[Work to complete]: Using the word "footprint" as the filter, copy each matching line from the records.

-.-.-

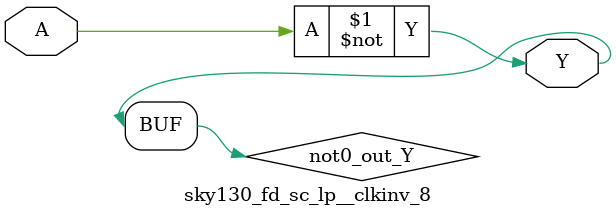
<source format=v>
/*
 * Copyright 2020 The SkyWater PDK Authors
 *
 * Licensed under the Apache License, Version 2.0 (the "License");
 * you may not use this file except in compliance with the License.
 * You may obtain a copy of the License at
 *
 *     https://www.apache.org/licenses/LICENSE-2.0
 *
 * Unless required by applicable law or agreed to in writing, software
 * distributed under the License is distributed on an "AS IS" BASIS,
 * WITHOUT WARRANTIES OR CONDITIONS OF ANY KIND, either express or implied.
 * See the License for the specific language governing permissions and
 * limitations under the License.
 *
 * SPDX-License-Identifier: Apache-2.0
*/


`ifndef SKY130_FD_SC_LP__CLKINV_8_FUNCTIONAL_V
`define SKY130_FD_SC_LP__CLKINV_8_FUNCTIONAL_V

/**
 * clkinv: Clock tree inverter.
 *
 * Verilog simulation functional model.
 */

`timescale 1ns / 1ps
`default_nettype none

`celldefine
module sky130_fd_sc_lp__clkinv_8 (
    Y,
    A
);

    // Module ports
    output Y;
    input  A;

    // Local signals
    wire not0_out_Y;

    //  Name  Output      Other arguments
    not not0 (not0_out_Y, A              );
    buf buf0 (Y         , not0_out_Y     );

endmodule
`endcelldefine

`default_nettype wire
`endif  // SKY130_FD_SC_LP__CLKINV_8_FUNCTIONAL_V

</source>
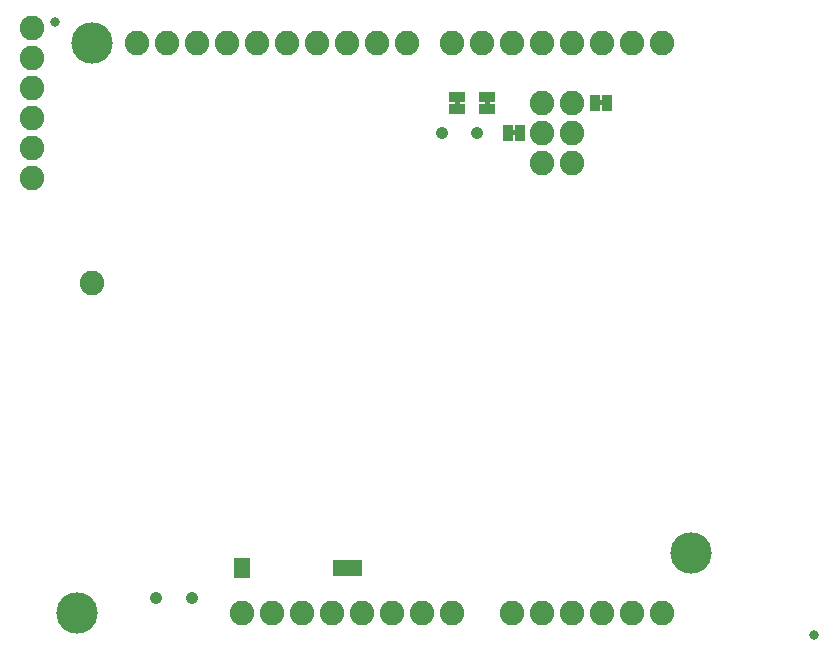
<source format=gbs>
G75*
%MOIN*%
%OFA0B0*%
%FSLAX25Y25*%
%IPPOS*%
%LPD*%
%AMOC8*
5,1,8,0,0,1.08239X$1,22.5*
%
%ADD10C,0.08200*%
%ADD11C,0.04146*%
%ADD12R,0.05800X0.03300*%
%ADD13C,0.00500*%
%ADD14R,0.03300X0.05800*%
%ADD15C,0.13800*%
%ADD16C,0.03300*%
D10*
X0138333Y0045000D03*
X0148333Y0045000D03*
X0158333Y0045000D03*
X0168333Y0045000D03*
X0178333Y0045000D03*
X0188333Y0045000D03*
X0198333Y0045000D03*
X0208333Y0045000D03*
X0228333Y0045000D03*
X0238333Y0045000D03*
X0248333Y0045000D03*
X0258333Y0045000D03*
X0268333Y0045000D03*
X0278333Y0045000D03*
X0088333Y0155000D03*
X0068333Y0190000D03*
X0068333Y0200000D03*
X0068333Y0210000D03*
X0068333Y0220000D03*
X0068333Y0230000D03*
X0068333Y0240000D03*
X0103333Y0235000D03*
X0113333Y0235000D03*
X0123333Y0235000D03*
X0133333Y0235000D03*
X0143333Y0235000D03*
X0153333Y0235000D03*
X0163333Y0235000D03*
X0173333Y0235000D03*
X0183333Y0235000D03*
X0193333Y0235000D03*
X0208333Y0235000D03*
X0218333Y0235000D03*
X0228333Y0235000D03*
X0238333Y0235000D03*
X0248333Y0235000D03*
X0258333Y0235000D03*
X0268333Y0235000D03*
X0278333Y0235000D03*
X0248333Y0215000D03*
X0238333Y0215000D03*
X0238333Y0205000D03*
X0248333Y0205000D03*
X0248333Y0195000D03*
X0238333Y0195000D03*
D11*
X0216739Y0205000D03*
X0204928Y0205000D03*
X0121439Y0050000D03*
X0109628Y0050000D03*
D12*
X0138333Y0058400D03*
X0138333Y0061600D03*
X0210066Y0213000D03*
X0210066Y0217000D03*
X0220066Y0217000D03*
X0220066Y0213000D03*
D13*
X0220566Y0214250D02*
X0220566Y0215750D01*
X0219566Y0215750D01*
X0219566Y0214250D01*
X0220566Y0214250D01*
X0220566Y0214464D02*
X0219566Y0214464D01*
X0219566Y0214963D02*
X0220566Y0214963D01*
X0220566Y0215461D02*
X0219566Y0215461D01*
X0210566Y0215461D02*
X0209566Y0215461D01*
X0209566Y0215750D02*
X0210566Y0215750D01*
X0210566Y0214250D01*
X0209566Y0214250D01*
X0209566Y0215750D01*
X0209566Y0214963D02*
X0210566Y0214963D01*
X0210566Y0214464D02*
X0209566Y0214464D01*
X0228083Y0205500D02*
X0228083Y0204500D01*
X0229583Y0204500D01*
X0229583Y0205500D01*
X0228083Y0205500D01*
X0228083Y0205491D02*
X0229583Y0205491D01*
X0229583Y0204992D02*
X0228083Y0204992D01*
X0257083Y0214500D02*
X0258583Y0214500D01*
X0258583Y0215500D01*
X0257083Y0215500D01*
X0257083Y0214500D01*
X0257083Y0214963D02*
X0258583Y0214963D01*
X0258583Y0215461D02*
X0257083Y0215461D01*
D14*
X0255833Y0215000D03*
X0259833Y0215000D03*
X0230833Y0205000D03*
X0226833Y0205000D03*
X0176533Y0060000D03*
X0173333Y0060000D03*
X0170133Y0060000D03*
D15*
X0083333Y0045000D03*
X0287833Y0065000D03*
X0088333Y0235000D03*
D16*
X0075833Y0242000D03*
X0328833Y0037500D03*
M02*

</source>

-.-.-

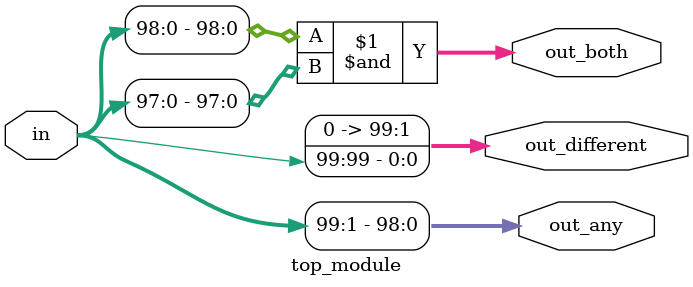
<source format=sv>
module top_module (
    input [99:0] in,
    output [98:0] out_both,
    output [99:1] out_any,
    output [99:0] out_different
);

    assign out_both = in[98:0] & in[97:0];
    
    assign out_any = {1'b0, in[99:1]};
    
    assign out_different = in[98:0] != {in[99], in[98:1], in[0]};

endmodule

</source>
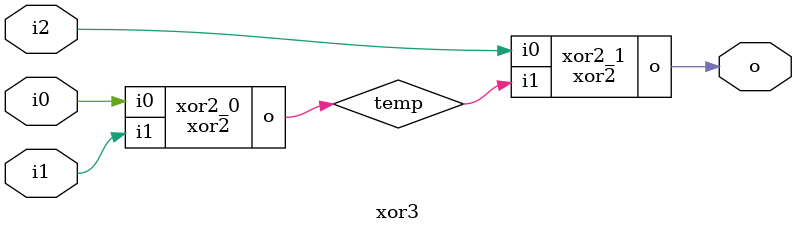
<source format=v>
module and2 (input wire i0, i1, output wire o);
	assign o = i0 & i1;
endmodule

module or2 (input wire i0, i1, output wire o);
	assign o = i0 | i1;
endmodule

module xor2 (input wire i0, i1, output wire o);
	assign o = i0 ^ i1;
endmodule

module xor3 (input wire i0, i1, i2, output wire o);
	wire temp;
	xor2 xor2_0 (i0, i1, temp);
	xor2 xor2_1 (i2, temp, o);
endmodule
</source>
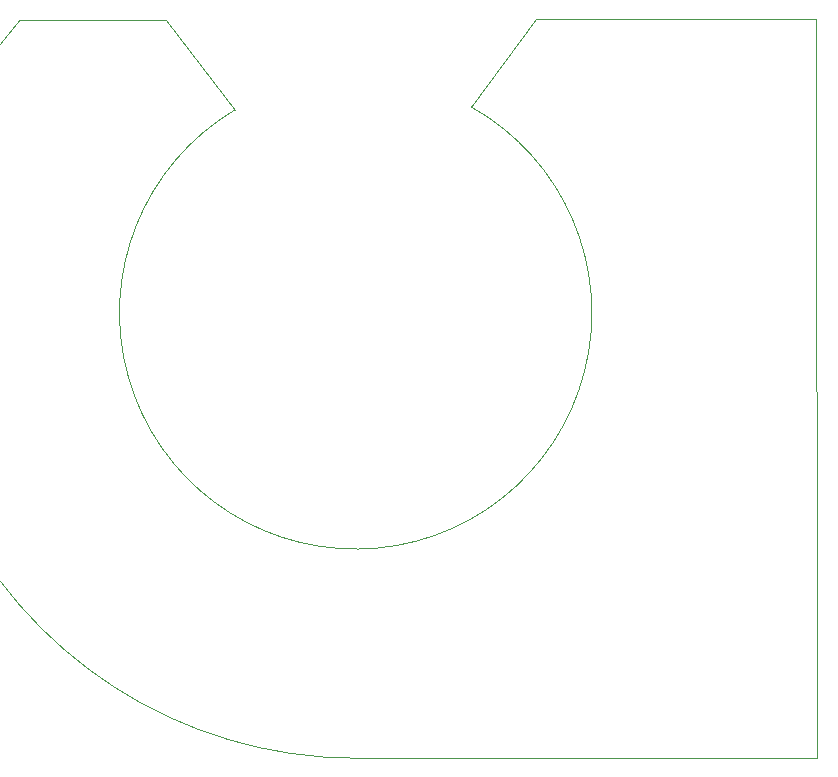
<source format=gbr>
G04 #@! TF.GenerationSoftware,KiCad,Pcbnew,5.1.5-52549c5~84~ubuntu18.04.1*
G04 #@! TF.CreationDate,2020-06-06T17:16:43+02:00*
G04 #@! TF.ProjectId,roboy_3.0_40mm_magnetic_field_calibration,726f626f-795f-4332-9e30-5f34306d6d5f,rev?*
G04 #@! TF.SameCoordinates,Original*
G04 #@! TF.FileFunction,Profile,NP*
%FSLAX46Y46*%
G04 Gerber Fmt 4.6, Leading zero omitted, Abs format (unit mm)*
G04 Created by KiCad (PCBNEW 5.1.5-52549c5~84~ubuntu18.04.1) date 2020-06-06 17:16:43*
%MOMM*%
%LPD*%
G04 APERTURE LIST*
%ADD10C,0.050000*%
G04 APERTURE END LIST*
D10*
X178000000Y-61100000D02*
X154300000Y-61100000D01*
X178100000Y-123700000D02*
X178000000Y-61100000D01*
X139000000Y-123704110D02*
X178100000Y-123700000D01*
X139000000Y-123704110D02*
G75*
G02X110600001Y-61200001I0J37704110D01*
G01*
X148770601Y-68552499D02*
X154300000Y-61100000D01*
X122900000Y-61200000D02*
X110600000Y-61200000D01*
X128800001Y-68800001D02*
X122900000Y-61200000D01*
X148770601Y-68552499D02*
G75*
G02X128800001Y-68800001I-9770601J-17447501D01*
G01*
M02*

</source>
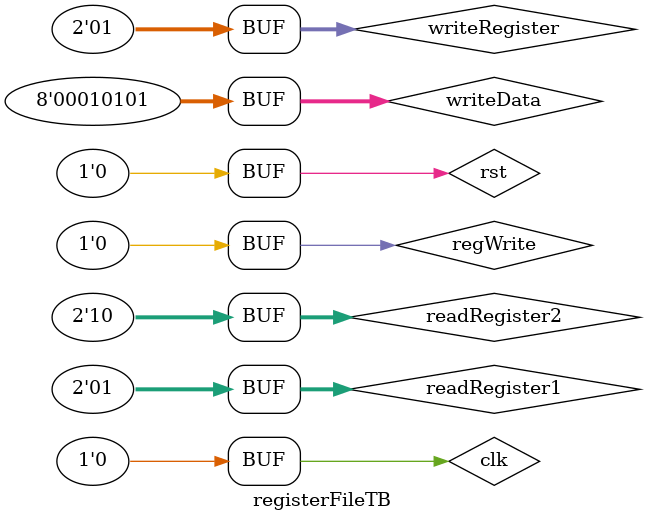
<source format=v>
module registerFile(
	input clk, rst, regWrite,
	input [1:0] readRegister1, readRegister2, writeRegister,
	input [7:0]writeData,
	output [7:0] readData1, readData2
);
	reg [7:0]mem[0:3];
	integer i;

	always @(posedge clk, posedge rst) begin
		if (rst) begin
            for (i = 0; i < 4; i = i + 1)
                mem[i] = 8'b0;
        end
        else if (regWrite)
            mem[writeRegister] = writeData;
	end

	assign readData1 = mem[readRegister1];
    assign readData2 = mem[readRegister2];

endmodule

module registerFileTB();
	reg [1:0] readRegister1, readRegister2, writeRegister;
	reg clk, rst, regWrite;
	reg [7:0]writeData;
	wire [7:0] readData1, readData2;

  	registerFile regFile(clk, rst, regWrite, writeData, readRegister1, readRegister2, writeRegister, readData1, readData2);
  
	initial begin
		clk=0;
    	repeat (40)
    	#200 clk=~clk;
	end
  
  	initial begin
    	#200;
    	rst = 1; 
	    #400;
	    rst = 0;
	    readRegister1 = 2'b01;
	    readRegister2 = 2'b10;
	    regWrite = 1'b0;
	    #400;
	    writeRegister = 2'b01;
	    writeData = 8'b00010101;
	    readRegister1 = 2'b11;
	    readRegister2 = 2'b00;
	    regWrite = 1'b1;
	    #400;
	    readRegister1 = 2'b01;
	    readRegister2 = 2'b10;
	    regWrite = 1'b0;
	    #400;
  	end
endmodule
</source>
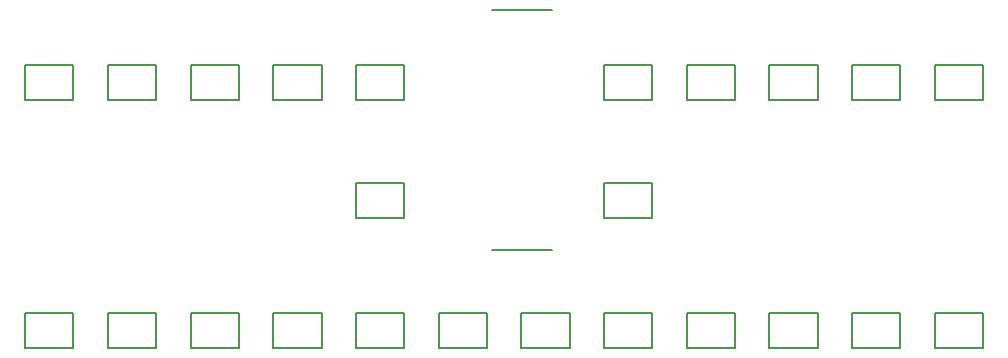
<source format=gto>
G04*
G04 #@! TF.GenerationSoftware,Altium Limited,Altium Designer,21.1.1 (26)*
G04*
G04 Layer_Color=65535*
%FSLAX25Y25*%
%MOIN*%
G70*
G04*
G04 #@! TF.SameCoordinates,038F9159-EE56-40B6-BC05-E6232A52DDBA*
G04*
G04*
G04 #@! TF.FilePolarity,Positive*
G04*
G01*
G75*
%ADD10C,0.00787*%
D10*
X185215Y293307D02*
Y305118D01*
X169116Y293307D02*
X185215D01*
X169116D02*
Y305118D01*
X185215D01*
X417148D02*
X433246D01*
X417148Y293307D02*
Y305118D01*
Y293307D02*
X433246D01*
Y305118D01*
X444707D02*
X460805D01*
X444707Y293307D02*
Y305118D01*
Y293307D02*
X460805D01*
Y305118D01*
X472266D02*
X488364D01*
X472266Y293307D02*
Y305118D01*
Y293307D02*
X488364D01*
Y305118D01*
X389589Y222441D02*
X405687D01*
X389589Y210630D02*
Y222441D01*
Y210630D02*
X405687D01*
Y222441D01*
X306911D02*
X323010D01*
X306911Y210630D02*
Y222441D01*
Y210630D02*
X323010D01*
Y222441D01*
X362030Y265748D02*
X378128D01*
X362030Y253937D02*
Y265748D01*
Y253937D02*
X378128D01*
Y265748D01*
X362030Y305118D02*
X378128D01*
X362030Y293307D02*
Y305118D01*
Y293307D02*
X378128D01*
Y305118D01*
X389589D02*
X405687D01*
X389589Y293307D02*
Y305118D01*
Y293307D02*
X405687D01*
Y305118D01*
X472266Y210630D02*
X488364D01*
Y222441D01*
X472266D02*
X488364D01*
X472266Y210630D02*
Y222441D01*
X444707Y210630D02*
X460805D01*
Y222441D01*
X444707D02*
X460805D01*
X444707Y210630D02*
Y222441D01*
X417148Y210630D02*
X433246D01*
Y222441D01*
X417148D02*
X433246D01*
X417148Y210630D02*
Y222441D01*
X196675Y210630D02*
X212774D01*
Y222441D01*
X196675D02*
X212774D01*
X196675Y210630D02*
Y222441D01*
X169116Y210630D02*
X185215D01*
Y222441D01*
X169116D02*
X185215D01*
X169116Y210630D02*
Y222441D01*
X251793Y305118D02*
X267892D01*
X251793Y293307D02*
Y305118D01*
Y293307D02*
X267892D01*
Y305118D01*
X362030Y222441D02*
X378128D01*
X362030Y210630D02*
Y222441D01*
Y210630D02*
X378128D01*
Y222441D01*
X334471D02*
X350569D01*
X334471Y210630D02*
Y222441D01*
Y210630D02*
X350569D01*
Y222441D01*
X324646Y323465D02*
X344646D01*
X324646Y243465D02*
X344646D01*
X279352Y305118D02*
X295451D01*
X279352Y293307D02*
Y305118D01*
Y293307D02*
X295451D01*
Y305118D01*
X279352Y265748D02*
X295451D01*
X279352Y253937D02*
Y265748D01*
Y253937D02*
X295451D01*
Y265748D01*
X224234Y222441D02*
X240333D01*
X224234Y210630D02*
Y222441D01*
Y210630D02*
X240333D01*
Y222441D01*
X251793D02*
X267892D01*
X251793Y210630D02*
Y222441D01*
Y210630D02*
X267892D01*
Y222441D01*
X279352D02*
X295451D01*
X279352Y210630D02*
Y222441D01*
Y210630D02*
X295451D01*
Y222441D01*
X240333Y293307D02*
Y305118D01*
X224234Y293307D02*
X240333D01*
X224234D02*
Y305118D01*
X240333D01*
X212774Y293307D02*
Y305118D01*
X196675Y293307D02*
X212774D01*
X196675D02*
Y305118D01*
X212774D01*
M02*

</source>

-.-.-

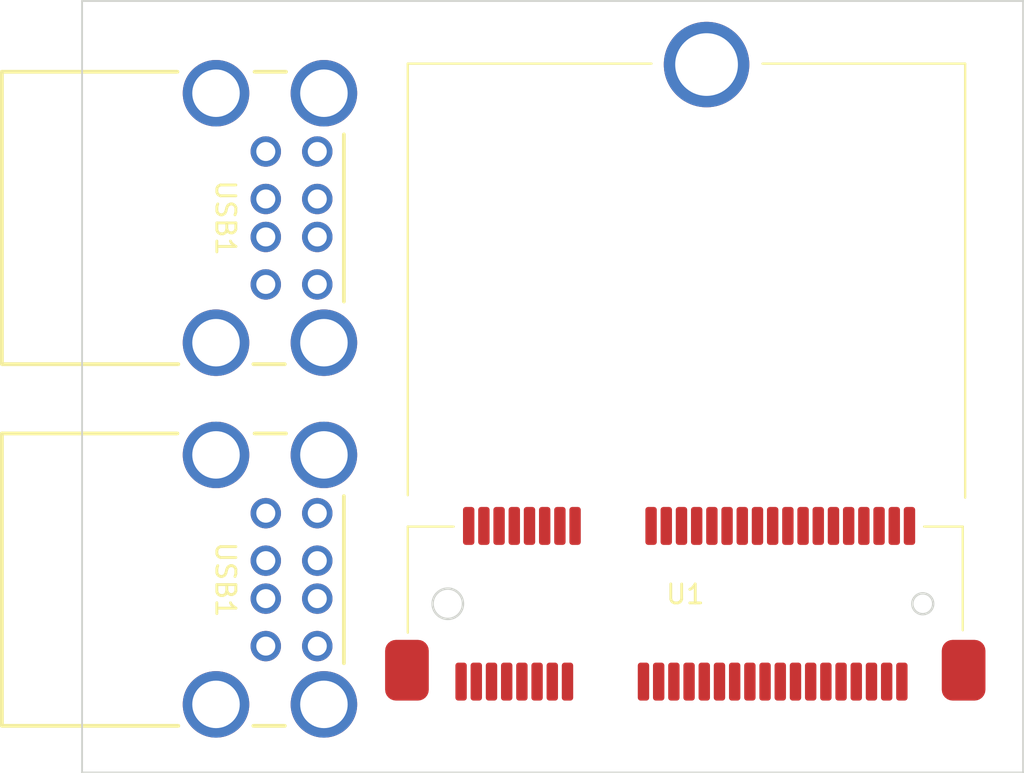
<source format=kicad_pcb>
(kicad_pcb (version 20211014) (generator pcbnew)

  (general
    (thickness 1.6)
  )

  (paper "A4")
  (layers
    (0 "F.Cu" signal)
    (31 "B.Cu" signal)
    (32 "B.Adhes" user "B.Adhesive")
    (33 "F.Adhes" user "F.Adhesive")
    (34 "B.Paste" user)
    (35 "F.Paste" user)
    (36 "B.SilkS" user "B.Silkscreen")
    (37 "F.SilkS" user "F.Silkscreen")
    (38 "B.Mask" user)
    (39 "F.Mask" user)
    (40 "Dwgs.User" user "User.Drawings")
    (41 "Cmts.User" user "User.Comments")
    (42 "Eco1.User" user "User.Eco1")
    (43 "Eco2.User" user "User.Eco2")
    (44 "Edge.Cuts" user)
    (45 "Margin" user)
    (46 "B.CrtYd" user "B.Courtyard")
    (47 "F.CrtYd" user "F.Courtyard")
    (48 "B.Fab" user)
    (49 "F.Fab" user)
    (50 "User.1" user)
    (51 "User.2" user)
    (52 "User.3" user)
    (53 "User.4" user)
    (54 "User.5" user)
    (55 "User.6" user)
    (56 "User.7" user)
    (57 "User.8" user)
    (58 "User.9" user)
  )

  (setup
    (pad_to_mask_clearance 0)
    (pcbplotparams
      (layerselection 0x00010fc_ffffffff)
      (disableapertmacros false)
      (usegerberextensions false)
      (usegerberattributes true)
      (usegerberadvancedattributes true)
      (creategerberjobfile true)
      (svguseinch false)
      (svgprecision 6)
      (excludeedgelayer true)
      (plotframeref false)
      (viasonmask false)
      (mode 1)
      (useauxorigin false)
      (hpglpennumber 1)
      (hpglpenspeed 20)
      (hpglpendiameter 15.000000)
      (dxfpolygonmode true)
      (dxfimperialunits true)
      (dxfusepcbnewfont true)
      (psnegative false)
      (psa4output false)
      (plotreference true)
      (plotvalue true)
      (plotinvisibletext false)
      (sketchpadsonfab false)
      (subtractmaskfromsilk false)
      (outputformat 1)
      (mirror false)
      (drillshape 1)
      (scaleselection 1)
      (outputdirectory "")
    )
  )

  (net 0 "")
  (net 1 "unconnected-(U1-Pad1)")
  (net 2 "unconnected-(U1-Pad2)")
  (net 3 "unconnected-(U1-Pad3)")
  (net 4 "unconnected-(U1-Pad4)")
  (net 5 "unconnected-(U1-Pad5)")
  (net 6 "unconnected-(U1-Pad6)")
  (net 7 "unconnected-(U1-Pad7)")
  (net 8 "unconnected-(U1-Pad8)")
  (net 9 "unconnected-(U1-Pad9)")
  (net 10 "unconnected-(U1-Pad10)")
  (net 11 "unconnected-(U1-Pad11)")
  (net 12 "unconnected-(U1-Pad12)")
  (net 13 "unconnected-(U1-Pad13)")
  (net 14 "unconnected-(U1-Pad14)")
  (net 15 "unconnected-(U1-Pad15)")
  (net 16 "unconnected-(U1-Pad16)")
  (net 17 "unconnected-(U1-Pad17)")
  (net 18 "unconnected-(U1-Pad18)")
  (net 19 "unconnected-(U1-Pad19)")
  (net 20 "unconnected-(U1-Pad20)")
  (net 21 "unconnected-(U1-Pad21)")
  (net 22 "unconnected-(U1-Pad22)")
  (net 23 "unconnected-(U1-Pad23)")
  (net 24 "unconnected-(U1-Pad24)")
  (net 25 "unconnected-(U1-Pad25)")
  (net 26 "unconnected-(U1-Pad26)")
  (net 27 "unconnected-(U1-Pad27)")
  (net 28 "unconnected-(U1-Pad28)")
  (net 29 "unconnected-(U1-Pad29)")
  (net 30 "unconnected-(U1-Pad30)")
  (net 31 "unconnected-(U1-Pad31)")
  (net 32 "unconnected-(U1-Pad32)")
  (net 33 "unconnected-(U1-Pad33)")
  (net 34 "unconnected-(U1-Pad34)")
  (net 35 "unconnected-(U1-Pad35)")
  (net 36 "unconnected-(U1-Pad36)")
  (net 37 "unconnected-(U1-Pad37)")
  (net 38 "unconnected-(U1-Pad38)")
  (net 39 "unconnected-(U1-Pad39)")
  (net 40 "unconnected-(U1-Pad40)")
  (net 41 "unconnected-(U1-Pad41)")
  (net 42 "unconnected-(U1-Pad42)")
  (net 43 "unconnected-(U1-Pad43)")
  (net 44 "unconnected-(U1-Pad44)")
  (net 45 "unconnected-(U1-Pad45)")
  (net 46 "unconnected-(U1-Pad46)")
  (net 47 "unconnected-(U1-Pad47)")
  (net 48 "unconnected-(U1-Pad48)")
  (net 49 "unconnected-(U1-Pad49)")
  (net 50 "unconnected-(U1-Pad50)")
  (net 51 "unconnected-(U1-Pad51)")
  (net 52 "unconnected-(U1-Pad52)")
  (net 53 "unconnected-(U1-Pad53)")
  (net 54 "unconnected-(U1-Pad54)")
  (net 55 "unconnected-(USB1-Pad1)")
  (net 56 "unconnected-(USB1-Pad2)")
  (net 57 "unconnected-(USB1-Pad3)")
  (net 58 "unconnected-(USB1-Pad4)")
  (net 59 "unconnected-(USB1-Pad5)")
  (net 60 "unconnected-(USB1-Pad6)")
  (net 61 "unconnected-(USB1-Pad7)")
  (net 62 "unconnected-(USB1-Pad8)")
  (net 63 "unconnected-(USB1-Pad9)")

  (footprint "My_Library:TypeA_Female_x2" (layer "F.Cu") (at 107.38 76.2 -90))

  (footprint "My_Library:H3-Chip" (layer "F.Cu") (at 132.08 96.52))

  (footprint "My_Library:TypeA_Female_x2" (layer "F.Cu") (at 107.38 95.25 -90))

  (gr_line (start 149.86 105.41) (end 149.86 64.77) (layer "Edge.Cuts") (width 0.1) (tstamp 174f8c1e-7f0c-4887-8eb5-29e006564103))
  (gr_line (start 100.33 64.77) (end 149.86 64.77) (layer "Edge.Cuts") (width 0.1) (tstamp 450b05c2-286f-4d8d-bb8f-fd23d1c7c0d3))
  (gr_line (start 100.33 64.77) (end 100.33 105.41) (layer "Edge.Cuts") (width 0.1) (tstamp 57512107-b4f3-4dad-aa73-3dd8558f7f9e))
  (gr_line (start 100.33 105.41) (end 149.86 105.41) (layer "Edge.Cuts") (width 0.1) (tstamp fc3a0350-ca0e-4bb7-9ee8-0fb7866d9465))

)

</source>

-.-.-

[Your solution]:
  (footprint "My_Library:TypeA_Female_x2" (layer "F.Cu") (at 107.38 76.2 -90))
  (footprint "My_Library:H3-Chip" (layer "F.Cu") (at 132.08 96.52))
  (footprint "My_Library:TypeA_Female_x2" (layer "F.Cu") (at 107.38 95.25 -90))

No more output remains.